With the development of the Python-based toolbox for the Copernicus Climate Data Store (CDS) and the new Python interface to Metview, ECMWF is stepping up its efforts to provide processing and visualisation options in the Python programming language. Building a Python framework is challenging. ECMWF is therefore looking to benefit as much as possible from activities in the wider Python community.
To engage with the community, ECMWF hosted a ‘Workshop on developing Python frameworks for Earth system sciences’ on 28 and 29 November 2017. The aim was to bring together key actors from the Python community who develop packages for Earth system sciences. The workshop was a great success as many participants had not met before and could for the first time exchange experiences. The event was split evenly between presentations and working groups. The presentations showed the different functionalities provided by the packages and offered insights into the challenges involved in their development and distribution. Packages represented at the workshop included MetPy, IRIS, MET, Pytroll, MetWork, EPyGrAM, CliMAF, ESMValTool and the Community Intercomparison Suite. For ECMWF, it was a chance to show first results of the work on the CDS toolbox and Metview’s new Python interface. Presentations about the xarray package and Cray’s plans regarding Python and containers helped to frame these developments in the context of the wider community.

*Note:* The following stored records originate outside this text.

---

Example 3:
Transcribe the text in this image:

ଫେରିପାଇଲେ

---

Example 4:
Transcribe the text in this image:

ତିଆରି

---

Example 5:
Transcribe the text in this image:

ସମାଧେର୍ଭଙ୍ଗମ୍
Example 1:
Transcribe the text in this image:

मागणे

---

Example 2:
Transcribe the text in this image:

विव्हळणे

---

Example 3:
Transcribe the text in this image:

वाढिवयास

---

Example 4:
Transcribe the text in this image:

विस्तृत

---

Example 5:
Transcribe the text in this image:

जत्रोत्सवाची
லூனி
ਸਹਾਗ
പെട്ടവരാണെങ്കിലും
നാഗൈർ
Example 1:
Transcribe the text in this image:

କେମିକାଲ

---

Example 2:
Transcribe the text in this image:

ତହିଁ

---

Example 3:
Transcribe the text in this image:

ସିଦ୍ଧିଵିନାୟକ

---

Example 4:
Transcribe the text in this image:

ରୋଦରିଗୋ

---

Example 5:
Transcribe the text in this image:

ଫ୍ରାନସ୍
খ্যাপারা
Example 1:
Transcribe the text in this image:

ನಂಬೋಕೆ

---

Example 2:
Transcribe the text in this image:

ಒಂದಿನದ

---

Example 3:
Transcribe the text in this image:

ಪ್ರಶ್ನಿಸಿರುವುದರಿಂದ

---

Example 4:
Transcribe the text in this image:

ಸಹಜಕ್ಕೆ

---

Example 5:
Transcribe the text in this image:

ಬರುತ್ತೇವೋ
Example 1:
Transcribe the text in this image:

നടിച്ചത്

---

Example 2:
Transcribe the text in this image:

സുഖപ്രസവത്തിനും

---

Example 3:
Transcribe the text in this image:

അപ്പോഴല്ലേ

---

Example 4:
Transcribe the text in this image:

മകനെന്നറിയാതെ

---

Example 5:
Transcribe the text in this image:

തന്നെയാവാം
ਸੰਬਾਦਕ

Three working groups were set up to discuss the various challenges and how we as a community can work together better. Each group tackled a different aspect:
- Deploying and packaging Python frameworks
- Handling Big Data in Python
- (Code) Interoperability and common data structures
The discussions focused on the challenge of enabling better interoperability between the various frameworks represented at the workshop. Some of the main points made were that:
- There needs to be a good mapping of metadata between data formats, especially between GRIB and NetCDF. This is because interoperability between packages relies on the handling of data, and metadata plays a crucial role in giving meaning to the data. It was noted that various attempts have been made to solve these problems.
- It is essential to make as much use as possible of core Python packages, such as NumPy, Pandas, xarray and Dask. This will automatically reduce incompatibilities between packages.

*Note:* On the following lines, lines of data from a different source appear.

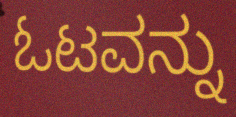
ಓಟವನ್ನು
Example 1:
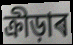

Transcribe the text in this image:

ক্ৰীড়াৰ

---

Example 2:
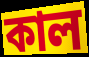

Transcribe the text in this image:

কাল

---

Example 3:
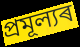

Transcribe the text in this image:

প্ৰমূল্যৰ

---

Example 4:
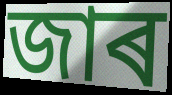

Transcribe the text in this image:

জাৰ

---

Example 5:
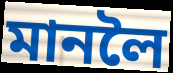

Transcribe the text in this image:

মানলৈ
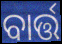
ବାର୍ତ୍ତ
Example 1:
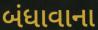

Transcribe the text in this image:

બંધાવાના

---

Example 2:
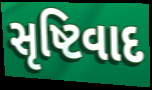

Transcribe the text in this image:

સૃષ્ટિવાદ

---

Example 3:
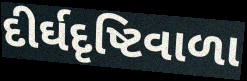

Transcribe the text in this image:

દીર્ઘદૃષ્ટિવાળા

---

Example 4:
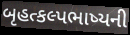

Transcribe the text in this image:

બૃહત્કલ્પભાષ્યની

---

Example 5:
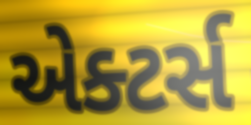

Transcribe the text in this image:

એક્ટર્સ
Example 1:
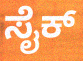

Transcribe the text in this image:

ಸೈಕ್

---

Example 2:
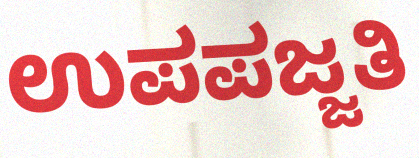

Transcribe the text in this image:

ಉಪಪಜ್ಜತಿ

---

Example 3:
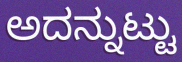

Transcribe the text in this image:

ಅದನ್ನುಟ್ಟು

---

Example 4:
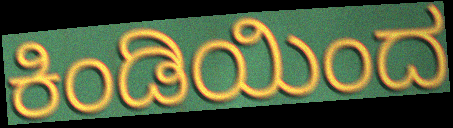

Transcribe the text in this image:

ಕಿಂಡಿಯಿಂದ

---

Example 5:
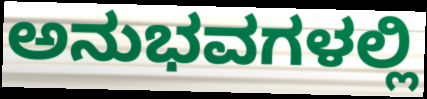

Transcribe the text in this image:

ಅನುಭವಗಳಲ್ಲಿ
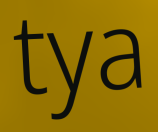
tya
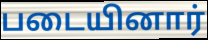
படையினார்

- ECMWF needs to support efforts to engage with the Python community and explain its community’s needs, for example by participating in a Python-for-Earth-system-sciences session at the annual European Conference on Python in Science.
Everyone was encouraged to contribute to the core packages to improve them instead of implementing new solutions. Participants stressed that it is also important to pick the right tool for the job, ideally one with good community support. The various attempts to implement units for Python packages are an example. By supporting one implementation (with NumPy/xarray), interoperability will be easier. Similarly, interoperability can be achieved if all packages use Dask as their main choice for distributed computation. Here the community could work together to achieve an automatic chunking of data when data are read from NetCDF or GRIB.
There was a strong message on community-led developments and distribution. All packages presented were Open Source, but it was pointed out that putting projects up on GitHub also allows Open Development, which is the first step towards building a community. The UK Met Office has worked on providing conda-forge, a community-driven repository of Python packages for the conda package manager. Using services like this enables developers to automate most of their software release work. Some participants reported that these repositories were not only popular with single users installing Python packages but also very suitable for operational environments.